Bibble Pro is considerably faster and with their search interface is it easier to create powerful searches. You can also work with unmanaged images with is a nice bonus for some tasks or when other people send you images to look or modify for them.
In the end I had two issues with it, one was some EXIF strangeness and the other was that it could not import large panoramas (a work-around is possible but time-consuming). The actual showstopper for me was that they did not answer my support calls, emails and faxes, giving me the impression that they do not care much. This may be an isolated incident but something to consider.
Finally I choose Lightroom and I am happy with it. It is powerful, flexible and mostly intuitive. There is also a lot of information and literature on it as well. While I really preferred Bibble's interface, I cannot say there is anything truly problematic with how Lightroom works. The lack of a fit-to-full-screen view still bugs me though.
Note that there are many features that I do not use and which I can therefore not compare: printing, slideshow, publish to website (once I did in Lightroom). I also only do extremely basic changes to my images, most cropping, some rotation and color changes.

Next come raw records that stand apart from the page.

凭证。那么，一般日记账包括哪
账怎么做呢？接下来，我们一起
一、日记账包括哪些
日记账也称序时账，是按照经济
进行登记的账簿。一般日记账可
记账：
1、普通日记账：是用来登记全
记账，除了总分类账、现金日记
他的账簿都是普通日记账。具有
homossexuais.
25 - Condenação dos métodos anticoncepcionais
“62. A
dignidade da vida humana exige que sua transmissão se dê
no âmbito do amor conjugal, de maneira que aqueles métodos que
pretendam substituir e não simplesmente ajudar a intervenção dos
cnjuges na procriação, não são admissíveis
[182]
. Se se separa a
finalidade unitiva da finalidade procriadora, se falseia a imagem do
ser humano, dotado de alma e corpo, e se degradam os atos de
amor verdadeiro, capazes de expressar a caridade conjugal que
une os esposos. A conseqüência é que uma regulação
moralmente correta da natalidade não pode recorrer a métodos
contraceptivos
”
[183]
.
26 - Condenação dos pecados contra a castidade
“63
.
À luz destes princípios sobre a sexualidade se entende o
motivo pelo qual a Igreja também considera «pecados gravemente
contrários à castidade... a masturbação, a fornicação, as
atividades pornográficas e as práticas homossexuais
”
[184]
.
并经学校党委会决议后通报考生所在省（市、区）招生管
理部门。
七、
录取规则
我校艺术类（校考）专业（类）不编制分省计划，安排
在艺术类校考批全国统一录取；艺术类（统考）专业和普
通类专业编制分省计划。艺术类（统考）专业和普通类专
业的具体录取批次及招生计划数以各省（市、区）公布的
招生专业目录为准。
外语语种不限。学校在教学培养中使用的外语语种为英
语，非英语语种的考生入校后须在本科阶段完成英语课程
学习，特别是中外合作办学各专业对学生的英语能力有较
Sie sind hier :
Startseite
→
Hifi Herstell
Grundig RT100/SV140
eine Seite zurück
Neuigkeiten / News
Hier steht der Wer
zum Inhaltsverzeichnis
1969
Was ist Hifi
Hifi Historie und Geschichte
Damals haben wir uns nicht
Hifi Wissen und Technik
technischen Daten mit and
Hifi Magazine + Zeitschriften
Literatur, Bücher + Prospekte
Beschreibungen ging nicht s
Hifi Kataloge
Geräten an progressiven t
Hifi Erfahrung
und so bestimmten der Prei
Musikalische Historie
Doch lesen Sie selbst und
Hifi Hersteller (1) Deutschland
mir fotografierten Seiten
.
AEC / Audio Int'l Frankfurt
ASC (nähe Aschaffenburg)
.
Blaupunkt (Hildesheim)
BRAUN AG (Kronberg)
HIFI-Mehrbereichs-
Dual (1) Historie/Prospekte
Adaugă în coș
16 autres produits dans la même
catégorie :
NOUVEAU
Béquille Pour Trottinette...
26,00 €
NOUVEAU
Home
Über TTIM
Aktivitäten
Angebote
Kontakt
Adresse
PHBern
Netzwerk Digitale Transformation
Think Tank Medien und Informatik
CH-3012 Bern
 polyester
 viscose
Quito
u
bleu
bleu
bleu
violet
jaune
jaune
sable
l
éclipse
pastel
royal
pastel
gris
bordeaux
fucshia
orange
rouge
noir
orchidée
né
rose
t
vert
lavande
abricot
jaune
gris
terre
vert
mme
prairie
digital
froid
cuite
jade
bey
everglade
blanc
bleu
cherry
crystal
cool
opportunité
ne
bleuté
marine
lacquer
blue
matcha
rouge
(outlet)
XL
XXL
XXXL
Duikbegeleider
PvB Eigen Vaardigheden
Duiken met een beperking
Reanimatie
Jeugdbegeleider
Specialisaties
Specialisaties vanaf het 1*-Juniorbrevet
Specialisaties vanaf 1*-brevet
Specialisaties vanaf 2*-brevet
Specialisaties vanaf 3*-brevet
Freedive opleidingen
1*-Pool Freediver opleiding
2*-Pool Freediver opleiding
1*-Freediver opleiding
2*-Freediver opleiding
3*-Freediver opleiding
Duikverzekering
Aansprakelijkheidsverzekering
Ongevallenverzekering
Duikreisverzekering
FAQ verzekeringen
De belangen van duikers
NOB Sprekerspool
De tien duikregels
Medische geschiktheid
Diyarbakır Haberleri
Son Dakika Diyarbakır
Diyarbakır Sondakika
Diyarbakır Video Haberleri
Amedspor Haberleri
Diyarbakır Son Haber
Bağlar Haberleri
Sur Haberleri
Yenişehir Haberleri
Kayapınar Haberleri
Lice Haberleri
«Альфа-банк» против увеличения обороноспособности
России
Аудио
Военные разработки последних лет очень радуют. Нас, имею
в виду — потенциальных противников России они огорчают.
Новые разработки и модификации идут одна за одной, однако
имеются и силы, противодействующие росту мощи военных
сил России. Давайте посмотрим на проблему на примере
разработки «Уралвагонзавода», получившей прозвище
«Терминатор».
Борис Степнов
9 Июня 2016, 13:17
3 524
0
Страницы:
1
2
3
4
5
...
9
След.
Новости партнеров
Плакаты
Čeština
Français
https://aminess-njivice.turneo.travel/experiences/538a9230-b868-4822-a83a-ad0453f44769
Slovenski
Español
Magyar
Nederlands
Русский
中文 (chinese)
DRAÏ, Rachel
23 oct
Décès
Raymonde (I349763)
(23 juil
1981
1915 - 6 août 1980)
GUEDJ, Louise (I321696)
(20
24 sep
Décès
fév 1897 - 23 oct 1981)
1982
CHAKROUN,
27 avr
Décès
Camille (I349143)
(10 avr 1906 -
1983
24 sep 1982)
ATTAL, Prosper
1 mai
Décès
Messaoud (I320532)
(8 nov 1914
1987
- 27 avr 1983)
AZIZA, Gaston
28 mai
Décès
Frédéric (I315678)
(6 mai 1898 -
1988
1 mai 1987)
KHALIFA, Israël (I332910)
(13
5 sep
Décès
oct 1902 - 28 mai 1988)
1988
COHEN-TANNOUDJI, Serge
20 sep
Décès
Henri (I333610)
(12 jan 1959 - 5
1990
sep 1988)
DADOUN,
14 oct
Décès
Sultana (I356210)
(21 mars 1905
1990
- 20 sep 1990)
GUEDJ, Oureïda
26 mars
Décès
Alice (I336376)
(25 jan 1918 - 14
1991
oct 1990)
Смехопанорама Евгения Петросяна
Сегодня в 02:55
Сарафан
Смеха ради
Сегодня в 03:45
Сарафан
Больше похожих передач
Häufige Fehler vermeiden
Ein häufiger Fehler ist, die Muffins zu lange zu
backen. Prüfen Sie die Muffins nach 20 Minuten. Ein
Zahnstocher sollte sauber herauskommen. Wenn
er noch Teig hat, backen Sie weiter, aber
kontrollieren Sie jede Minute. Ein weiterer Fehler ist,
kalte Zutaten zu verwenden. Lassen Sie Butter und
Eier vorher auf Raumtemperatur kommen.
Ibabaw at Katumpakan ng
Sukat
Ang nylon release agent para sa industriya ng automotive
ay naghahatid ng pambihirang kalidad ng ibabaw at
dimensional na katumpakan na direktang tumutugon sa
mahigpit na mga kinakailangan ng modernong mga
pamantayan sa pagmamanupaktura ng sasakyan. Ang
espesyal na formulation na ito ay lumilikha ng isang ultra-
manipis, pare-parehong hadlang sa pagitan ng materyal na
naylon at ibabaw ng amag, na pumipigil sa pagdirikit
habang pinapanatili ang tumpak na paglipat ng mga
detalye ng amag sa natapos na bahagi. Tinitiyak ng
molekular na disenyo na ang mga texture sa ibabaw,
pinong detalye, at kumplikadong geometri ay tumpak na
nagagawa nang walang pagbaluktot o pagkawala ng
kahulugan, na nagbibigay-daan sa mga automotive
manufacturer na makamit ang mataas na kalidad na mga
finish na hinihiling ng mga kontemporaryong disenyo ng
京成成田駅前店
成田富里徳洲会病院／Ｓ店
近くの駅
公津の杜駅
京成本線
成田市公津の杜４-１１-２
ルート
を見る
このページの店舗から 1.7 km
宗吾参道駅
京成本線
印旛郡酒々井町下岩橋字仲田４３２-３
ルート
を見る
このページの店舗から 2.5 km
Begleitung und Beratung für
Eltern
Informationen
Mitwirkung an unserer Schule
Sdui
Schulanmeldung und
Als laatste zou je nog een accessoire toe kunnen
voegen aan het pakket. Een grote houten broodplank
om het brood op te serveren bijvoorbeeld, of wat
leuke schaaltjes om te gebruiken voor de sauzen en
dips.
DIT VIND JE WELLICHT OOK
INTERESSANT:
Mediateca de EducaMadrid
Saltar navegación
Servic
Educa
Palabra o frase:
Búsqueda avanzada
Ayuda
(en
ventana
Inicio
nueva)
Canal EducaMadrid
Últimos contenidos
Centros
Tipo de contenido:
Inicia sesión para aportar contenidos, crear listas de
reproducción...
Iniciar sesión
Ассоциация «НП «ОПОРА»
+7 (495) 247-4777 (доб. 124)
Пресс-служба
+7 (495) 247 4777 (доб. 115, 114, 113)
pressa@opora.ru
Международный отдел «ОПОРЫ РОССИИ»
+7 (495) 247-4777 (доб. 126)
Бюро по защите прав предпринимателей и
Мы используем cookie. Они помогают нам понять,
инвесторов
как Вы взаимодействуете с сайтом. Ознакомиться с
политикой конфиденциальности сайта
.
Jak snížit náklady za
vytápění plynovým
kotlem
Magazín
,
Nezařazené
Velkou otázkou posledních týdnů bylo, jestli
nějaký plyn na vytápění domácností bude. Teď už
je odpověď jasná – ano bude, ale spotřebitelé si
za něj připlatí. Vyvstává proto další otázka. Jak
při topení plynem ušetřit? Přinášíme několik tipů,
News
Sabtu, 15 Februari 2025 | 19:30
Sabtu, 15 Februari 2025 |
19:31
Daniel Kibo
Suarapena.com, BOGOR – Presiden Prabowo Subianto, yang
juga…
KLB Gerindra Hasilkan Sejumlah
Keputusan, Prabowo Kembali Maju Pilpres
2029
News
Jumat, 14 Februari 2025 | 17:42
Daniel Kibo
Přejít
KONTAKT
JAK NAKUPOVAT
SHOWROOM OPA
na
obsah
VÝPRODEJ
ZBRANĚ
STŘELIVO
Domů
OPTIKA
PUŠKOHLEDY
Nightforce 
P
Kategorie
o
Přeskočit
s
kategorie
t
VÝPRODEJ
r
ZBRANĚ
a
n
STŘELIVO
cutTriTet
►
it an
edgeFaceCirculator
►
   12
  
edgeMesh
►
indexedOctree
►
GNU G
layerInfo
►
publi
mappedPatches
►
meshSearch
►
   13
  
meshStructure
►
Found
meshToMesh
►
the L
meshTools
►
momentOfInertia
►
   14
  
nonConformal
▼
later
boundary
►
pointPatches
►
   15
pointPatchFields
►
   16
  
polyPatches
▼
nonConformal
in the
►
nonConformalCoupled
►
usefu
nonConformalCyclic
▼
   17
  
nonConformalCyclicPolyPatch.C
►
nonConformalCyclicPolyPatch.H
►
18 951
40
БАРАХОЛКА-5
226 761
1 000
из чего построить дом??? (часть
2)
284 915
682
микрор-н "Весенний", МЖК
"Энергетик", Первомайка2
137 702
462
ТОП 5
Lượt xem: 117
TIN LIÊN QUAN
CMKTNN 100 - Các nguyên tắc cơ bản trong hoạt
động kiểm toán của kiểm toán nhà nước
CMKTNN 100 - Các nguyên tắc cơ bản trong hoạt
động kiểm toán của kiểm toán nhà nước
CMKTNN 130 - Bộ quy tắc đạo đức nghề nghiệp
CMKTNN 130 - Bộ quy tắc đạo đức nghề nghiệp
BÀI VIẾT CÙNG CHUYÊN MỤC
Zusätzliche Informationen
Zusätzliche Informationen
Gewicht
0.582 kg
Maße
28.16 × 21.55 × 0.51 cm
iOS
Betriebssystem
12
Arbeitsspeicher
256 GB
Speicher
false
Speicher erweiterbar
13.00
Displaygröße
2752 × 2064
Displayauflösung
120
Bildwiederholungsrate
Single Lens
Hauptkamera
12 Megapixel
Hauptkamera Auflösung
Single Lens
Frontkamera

You can read a basic overview of the DAM aspect of Lightroom, Bibble Pro (and a several other software) in my DAM Software Article. It may help you compare them.
Originally by user1620. Source · Licensed CC BY-SA 4.0
user1620
15y ago
0
Generated from our catalog & community — verify before relying on it.
From the shared experience here, Bibble Pro and Lightroom were the two standout options in a long evaluation of photo-management/editing software.
The main advantages noted for Bibble Pro were speed and a strong search interface, plus the ability to work with unmanaged images, which can be useful for one-off edits or reviewing files sent by others.
The drawbacks reported for Bibble Pro were more serious: some EXIF/metadata quirks, trouble importing very large panoramas unless you use a time-consuming workaround, and poor vendor support responsiveness. For that user, the lack of support was the deciding factor against switching.
So the practical summary is:
- Bibble Pro: faster, flexible, Linux-friendly, good search tools
- Lightroom: still a top-tier choice, and likely the safer option if you value reliability, smoother metadata handling, and stronger support/ecosystem
If Linux compatibility is a priority, Bibble Pro may be worth considering, but based on this feedback, Lightroom remained the better long-term fit overall.